_Task description:_ Reproduce the records below, switching every "decimals" to "decimal places" and leaving everything else unchanged.

+++

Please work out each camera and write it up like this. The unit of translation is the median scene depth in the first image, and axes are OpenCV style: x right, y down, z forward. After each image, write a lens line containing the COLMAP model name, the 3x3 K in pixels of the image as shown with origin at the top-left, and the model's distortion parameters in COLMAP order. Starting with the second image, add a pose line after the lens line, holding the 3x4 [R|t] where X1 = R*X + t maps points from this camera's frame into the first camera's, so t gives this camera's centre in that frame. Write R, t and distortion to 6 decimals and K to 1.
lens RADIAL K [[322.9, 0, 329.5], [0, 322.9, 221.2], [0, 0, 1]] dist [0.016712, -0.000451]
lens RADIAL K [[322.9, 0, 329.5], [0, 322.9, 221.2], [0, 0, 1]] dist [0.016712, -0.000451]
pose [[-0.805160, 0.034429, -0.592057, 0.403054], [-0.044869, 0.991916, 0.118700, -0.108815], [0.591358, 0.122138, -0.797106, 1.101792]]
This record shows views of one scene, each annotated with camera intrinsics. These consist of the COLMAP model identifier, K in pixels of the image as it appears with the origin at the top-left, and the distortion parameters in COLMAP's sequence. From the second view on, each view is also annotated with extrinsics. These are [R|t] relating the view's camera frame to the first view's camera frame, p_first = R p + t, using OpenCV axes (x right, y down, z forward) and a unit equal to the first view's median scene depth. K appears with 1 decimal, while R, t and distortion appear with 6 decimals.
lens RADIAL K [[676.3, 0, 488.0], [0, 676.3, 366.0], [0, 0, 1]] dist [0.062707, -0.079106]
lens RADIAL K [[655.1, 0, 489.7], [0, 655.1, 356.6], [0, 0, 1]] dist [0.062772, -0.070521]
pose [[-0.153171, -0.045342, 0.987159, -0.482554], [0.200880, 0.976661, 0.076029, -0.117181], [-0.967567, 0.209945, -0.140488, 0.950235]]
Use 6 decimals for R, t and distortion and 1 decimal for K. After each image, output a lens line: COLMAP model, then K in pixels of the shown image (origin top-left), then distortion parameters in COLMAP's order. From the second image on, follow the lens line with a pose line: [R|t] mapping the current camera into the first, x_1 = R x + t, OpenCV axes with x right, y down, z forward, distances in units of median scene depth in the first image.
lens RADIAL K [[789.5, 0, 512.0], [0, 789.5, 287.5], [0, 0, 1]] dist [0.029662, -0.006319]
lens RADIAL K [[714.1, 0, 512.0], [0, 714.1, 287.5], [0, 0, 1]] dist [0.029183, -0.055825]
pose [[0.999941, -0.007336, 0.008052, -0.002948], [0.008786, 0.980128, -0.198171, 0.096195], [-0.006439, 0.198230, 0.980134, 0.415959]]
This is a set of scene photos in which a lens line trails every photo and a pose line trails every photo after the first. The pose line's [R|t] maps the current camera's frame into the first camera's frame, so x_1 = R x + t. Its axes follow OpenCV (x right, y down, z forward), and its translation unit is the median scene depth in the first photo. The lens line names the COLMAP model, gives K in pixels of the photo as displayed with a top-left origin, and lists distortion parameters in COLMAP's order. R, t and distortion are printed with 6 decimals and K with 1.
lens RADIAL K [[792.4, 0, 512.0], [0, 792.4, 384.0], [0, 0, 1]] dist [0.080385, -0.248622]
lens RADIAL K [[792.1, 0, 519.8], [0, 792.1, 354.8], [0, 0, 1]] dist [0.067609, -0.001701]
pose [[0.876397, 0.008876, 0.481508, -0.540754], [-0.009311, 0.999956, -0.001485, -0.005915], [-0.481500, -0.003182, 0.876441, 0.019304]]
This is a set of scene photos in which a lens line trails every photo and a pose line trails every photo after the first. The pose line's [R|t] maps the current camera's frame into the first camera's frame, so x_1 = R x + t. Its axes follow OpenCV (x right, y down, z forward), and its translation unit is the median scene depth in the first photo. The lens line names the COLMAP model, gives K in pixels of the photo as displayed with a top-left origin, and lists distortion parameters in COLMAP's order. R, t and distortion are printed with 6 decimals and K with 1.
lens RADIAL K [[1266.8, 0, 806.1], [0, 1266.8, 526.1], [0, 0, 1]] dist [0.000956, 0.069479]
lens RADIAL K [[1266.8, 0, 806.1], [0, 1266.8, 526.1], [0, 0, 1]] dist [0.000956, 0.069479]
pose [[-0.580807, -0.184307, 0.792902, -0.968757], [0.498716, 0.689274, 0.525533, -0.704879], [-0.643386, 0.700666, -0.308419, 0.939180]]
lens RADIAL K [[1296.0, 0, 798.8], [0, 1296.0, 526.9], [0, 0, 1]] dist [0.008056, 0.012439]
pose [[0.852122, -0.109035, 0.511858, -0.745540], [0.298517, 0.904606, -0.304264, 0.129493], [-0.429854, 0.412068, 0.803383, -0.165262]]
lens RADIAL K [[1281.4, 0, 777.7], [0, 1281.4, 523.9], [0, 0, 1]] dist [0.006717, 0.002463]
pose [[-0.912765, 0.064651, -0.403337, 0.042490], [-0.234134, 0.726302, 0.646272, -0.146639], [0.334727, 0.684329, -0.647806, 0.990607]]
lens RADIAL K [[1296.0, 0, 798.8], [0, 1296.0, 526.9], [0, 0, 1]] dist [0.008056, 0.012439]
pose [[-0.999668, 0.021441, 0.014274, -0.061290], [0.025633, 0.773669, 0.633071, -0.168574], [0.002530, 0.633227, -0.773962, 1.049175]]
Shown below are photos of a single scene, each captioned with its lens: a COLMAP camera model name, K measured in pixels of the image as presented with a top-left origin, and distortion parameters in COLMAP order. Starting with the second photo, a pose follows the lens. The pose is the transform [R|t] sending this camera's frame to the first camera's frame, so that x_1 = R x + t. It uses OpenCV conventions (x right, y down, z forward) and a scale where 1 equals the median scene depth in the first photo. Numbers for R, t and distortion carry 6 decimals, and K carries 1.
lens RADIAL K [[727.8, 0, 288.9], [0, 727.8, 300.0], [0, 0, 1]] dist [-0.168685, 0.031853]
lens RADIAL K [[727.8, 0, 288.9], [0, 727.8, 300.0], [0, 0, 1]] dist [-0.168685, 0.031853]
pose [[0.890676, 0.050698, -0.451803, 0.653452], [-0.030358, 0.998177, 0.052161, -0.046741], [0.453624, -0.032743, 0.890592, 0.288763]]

+++

_Result:_
Please work out each camera and write it up like this. The unit of translation is the median scene depth in the first image, and axes are OpenCV style: x right, y down, z forward. After each image, write a lens line containing the COLMAP model name, the 3x3 K in pixels of the image as shown with origin at the top-left, and the model's distortion parameters in COLMAP order. Starting with the second image, add a pose line after the lens line, holding the 3x4 [R|t] where X1 = R*X + t maps points from this camera's frame into the first camera's, so t gives this camera's centre in that frame. Write R, t and distortion to 6 decimal places and K to 1.
lens RADIAL K [[322.9, 0, 329.5], [0, 322.9, 221.2], [0, 0, 1]] dist [0.016712, -0.000451]
lens RADIAL K [[322.9, 0, 329.5], [0, 322.9, 221.2], [0, 0, 1]] dist [0.016712, -0.000451]
pose [[-0.805160, 0.034429, -0.592057, 0.403054], [-0.044869, 0.991916, 0.118700, -0.108815], [0.591358, 0.122138, -0.797106, 1.101792]]
This record shows views of one scene, each annotated with camera intrinsics. These consist of the COLMAP model identifier, K in pixels of the image as it appears with the origin at the top-left, and the distortion parameters in COLMAP's sequence. From the second view on, each view is also annotated with extrinsics. These are [R|t] relating the view's camera frame to the first view's camera frame, p_first = R p + t, using OpenCV axes (x right, y down, z forward) and a unit equal to the first view's median scene depth. K appears with 1 decimal, while R, t and distortion appear with 6 decimal places.
lens RADIAL K [[676.3, 0, 488.0], [0, 676.3, 366.0], [0, 0, 1]] dist [0.062707, -0.079106]
lens RADIAL K [[655.1, 0, 489.7], [0, 655.1, 356.6], [0, 0, 1]] dist [0.062772, -0.070521]
pose [[-0.153171, -0.045342, 0.987159, -0.482554], [0.200880, 0.976661, 0.076029, -0.117181], [-0.967567, 0.209945, -0.140488, 0.950235]]
Use 6 decimal places for R, t and distortion and 1 decimal for K. After each image, output a lens line: COLMAP model, then K in pixels of the shown image (origin top-left), then distortion parameters in COLMAP's order. From the second image on, follow the lens line with a pose line: [R|t] mapping the current camera into the first, x_1 = R x + t, OpenCV axes with x right, y down, z forward, distances in units of median scene depth in the first image.
lens RADIAL K [[789.5, 0, 512.0], [0, 789.5, 287.5], [0, 0, 1]] dist [0.029662, -0.006319]
lens RADIAL K [[714.1, 0, 512.0], [0, 714.1, 287.5], [0, 0, 1]] dist [0.029183, -0.055825]
pose [[0.999941, -0.007336, 0.008052, -0.002948], [0.008786, 0.980128, -0.198171, 0.096195], [-0.006439, 0.198230, 0.980134, 0.415959]]
This is a set of scene photos in which a lens line trails every photo and a pose line trails every photo after the first. The pose line's [R|t] maps the current camera's frame into the first camera's frame, so x_1 = R x + t. Its axes follow OpenCV (x right, y down, z forward), and its translation unit is the median scene depth in the first photo. The lens line names the COLMAP model, gives K in pixels of the photo as displayed with a top-left origin, and lists distortion parameters in COLMAP's order. R, t and distortion are printed with 6 decimal places and K with 1.
lens RADIAL K [[792.4, 0, 512.0], [0, 792.4, 384.0], [0, 0, 1]] dist [0.080385, -0.248622]
lens RADIAL K [[792.1, 0, 519.8], [0, 792.1, 354.8], [0, 0, 1]] dist [0.067609, -0.001701]
pose [[0.876397, 0.008876, 0.481508, -0.540754], [-0.009311, 0.999956, -0.001485, -0.005915], [-0.481500, -0.003182, 0.876441, 0.019304]]
This is a set of scene photos in which a lens line trails every photo and a pose line trails every photo after the first. The pose line's [R|t] maps the current camera's frame into the first camera's frame, so x_1 = R x + t. Its axes follow OpenCV (x right, y down, z forward), and its translation unit is the median scene depth in the first photo. The lens line names the COLMAP model, gives K in pixels of the photo as displayed with a top-left origin, and lists distortion parameters in COLMAP's order. R, t and distortion are printed with 6 decimal places and K with 1.
lens RADIAL K [[1266.8, 0, 806.1], [0, 1266.8, 526.1], [0, 0, 1]] dist [0.000956, 0.069479]
lens RADIAL K [[1266.8, 0, 806.1], [0, 1266.8, 526.1], [0, 0, 1]] dist [0.000956, 0.069479]
pose [[-0.580807, -0.184307, 0.792902, -0.968757], [0.498716, 0.689274, 0.525533, -0.704879], [-0.643386, 0.700666, -0.308419, 0.939180]]
lens RADIAL K [[1296.0, 0, 798.8], [0, 1296.0, 526.9], [0, 0, 1]] dist [0.008056, 0.012439]
pose [[0.852122, -0.109035, 0.511858, -0.745540], [0.298517, 0.904606, -0.304264, 0.129493], [-0.429854, 0.412068, 0.803383, -0.165262]]
lens RADIAL K [[1281.4, 0, 777.7], [0, 1281.4, 523.9], [0, 0, 1]] dist [0.006717, 0.002463]
pose [[-0.912765, 0.064651, -0.403337, 0.042490], [-0.234134, 0.726302, 0.646272, -0.146639], [0.334727, 0.684329, -0.647806, 0.990607]]
lens RADIAL K [[1296.0, 0, 798.8], [0, 1296.0, 526.9], [0, 0, 1]] dist [0.008056, 0.012439]
pose [[-0.999668, 0.021441, 0.014274, -0.061290], [0.025633, 0.773669, 0.633071, -0.168574], [0.002530, 0.633227, -0.773962, 1.049175]]
Shown below are photos of a single scene, each captioned with its lens: a COLMAP camera model name, K measured in pixels of the image as presented with a top-left origin, and distortion parameters in COLMAP order. Starting with the second photo, a pose follows the lens. The pose is the transform [R|t] sending this camera's frame to the first camera's frame, so that x_1 = R x + t. It uses OpenCV conventions (x right, y down, z forward) and a scale where 1 equals the median scene depth in the first photo. Numbers for R, t and distortion carry 6 decimal places, and K carries 1.
lens RADIAL K [[727.8, 0, 288.9], [0, 727.8, 300.0], [0, 0, 1]] dist [-0.168685, 0.031853]
lens RADIAL K [[727.8, 0, 288.9], [0, 727.8, 300.0], [0, 0, 1]] dist [-0.168685, 0.031853]
pose [[0.890676, 0.050698, -0.451803, 0.653452], [-0.030358, 0.998177, 0.052161, -0.046741], [0.453624, -0.032743, 0.890592, 0.288763]]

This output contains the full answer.